ФРАГМЕНТ ТЕКСТА »
►
Вторая осень в Болдине выдалась не такая детородная, как первая. Но зато он написал «Медного всадника». По его пометкам на рукописях видно, как он писал в этот приезд.

На одном из автографов «Медного всадника», перед началом вступления, стоит – 6 октября. В этот день, вероятно, начата поэма. На «Сказке о рыбаке и рыбке» стоит – 14 окт.

«Анджело», начисто переписанное, отмечено – 24, 26, 27.

«Воевода» и «Бурдыс и его сыновья» – 28.

В эти же дни начисто переписывал он «Медного всадника». Пушкин целый месяц кружился по следам Пугачева Приехав в деревню, стал приводить в порядок свои новые о нем заметки и то, что раньше о нем писал. И вдруг сделал резкий переход. От мятежника, беглого казака, конокрада и вора, объявившего себя императором, повернулся поэт к Петру, к самому могучему императору, которого когда-нибудь знала Россия. Петр уже несколько лет был его спутником. Пушкин не был слеп к его недостаткам и порокам, он признавал, что переворот, произведенный Петром, «был крутым и кровавым». По словам П. В. Анненкова, материалов о Петре накопилось у Пушкина достаточно, чтобы приступить к их обработке, но «Пушкин видел двойное лицо – гениального созидателя государства и старый восточный тип «бича Божия». Рука Пушкина дрогнула».

В подтверждение своего суждения Анненков приводит из черновых бумаг поэта одну запись, очень выразительную:

«Достойна удивления разность между государственными учреждениями Петра Великого и временными его указами. Первые суть плоды ума обширного, исполненного доброжелательства и мудрости, вторые нередко жестоки, своенравны и кажутся писаны кнутом. Первые были для вечности или, по крайней мере, для будущего. Вторые вырвались у нетерпеливого, самовластного помещика».

Но эта грозная, подчас свирепая двойственность не мешала Пушкину признавать величие Петра. Его поражал всеобъемлющий ум, неутомимость в работе, сила воли, зоркость, с которой Петр охватывал интересы России, беззаветная преданность, с которой Петр служил России. Особенно пленял Пушкина государственный гений Петра.
◄
ПРЕДОСТАВЛЕННЫЙ МАТЕРИАЛ »
►
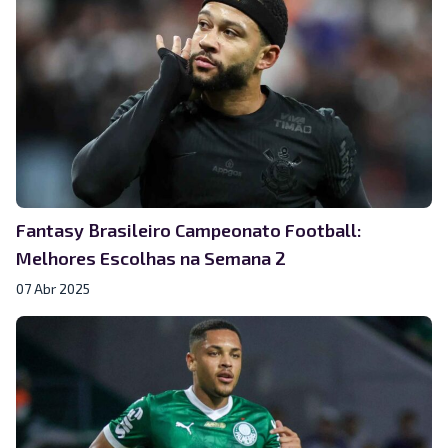
Fantasy Brasileiro Campeonato Football:
Melhores Escolhas na Semana 2
07 Abr 2025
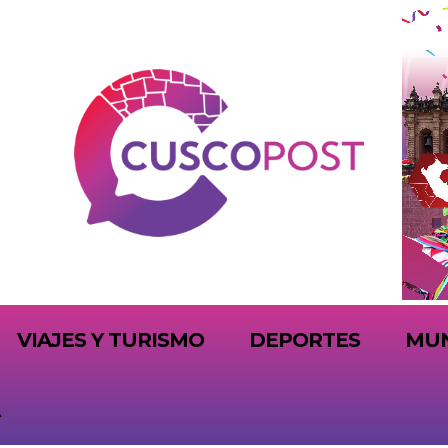
VIAJES Y TURISMO
DEPORTES
MU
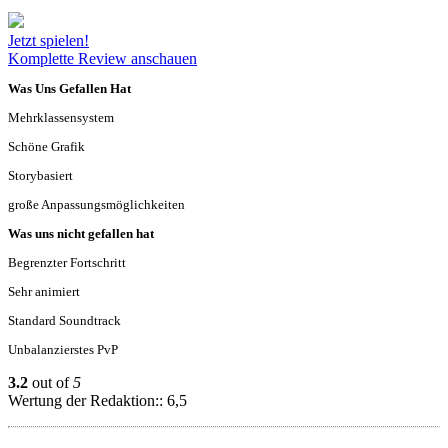
Jetzt spielen!
Komplette Review anschauen
Was Uns Gefallen Hat
Mehrklassensystem
Schöne Grafik
Storybasiert
große Anpassungsmöglichkeiten
Was uns nicht gefallen hat
Begrenzter Fortschritt
Sehr animiert
Standard Soundtrack
Unbalanzierstes PvP
3.2
out of
5
Wertung der Redaktion:: 6,5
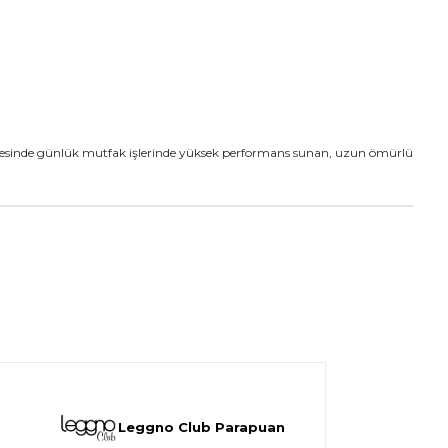
 sayesinde günlük mutfak işlerinde yüksek performans sunan, uzun ömürlü
Leggno Club Parapuan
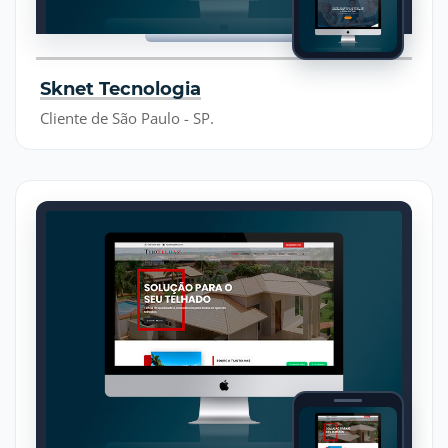
Sknet Tecnologia
Cliente de São Paulo - SP.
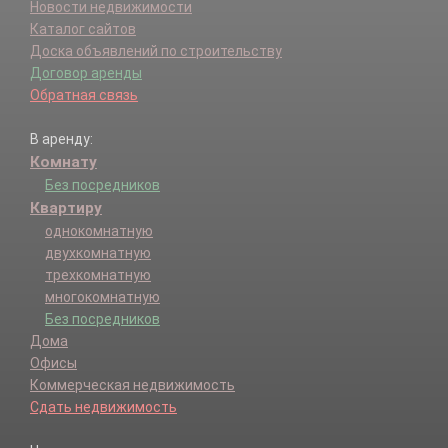
Новости недвижимости
Каталог сайтов
Доска объявлений по строительству
Договор аренды
Обратная связь
В аренду:
Комнату
Без посредников
Квартиру
однокомнатную
двухкомнатную
трехкомнатную
многокомнатную
Без посредников
Дома
Офисы
Коммерческая недвижимость
Сдать недвижимость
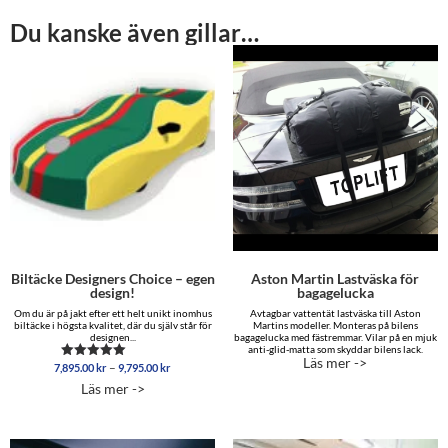
Du kanske även gillar…
Biltäcke Designers Choice – egen
Aston Martin Lastväska för
design!
bagagelucka
Om du är på jakt efter ett helt unikt inomhus
Avtagbar vattentät lastväska till Aston
biltäcke i högsta kvalitet, där du själv står för
Martins modeller. Monteras på bilens
designen...
bagagelucka med fästremmar. Vilar på en mjuk
anti-glid-matta som skyddar bilens lack.
Läs mer ->
Prisintervall:
–
7,895.00
kr
9,795.00
kr
Betygsatt
7,895.00 kr
5.00
Läs mer ->
av 5
till
9,795.00 kr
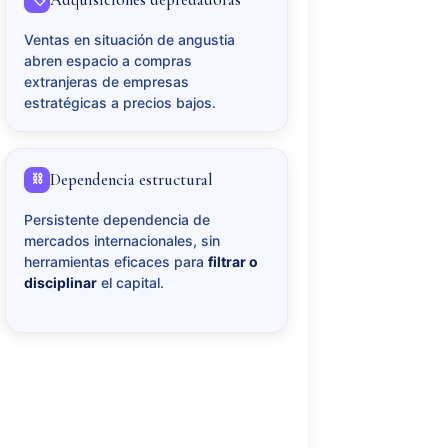
Ventas en situación de angustia
abren espacio a compras
extranjeras de empresas
estratégicas a precios bajos.
Dependencia estructural
⛓️
Persistente dependencia de
mercados internacionales, sin
herramientas eficaces para
filtrar o
disciplinar
el capital.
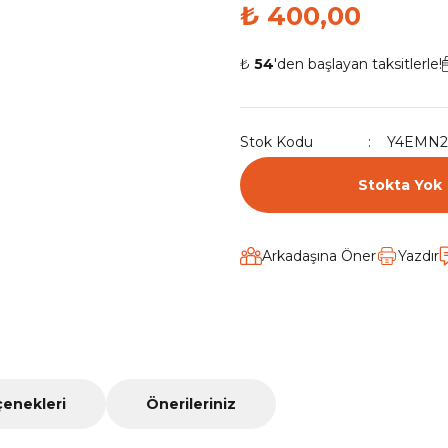
₺ 400,00
₺
54
'den başlayan taksitlerle!
Stok Kodu
Y4EMN2
Stokta Yok
Arkadaşına Öner
Yazdır
çenekleri
Önerileriniz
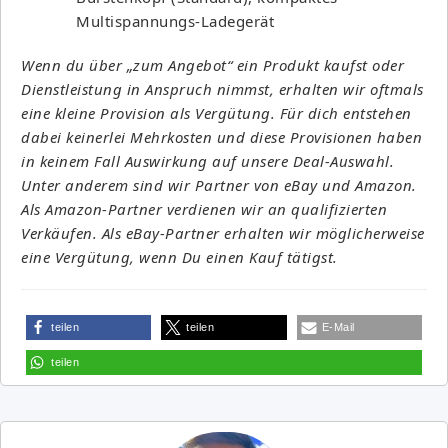
Multispannungs-Ladegerät
Wenn du über „zum Angebot“ ein Produkt kaufst oder
Dienstleistung in Anspruch nimmst, erhalten wir oftmals
eine kleine Provision als Vergütung. Für dich entstehen
dabei keinerlei Mehrkosten und diese Provisionen haben
in keinem Fall Auswirkung auf unsere Deal-Auswahl.
Unter anderem sind wir Partner von eBay und Amazon.
Als Amazon-Partner verdienen wir an qualifizierten
Verkäufen. Als eBay-Partner erhalten wir möglicherweise
eine Vergütung, wenn Du einen Kauf tätigst.
teilen
teilen
E-Mail
teilen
◄
ЗАДАНИЕ A »
Перепишите в виде списка абзац фрагмента текста, начинающийся словами «Но эта грозная, подчас свирепая двойственность», сохранив его основные факты.
ЗАДАНИЕ B »
Изложите фрагмент текста о второй болдинской осени Пушкина в двух предложениях.
ЗАДАНИЕ C »
Какая дата стоит на «Сказке о рыбаке и рыбке» согласно фрагменту текста?

РЕШЕНИЕ ЗАДАНИЯ A »
- Двойственность Петра не мешала Пушкину признавать его величие.
- Пушкина поражали в Петре:
  - всеобъемлющий ум;
  - неутомимость в работе;
  - сила воли;
  - зоркость, с которой Петр охватывал интересы России;
  - беззаветная преданность, с которой он служил России.
- Особенно пленял Пушкина государственный гений Петра.

РЕШЕНИЕ ЗАДАНИЯ B »
Во вторую осень в Болдине Пушкин написал «Медного всадника», которого, вероятно, начал 6 октября, переключившись с материалов о Пугачеве на фигуру Петра. Поэт видел двойственность Петра, чьи государственные учреждения были мудрыми, а указы нередко жестокими, но это не мешало ему признавать величие Петра и особенно восхищаться его государственным гением.

РЕШЕНИЕ ЗАДАНИЯ C »
14 октября.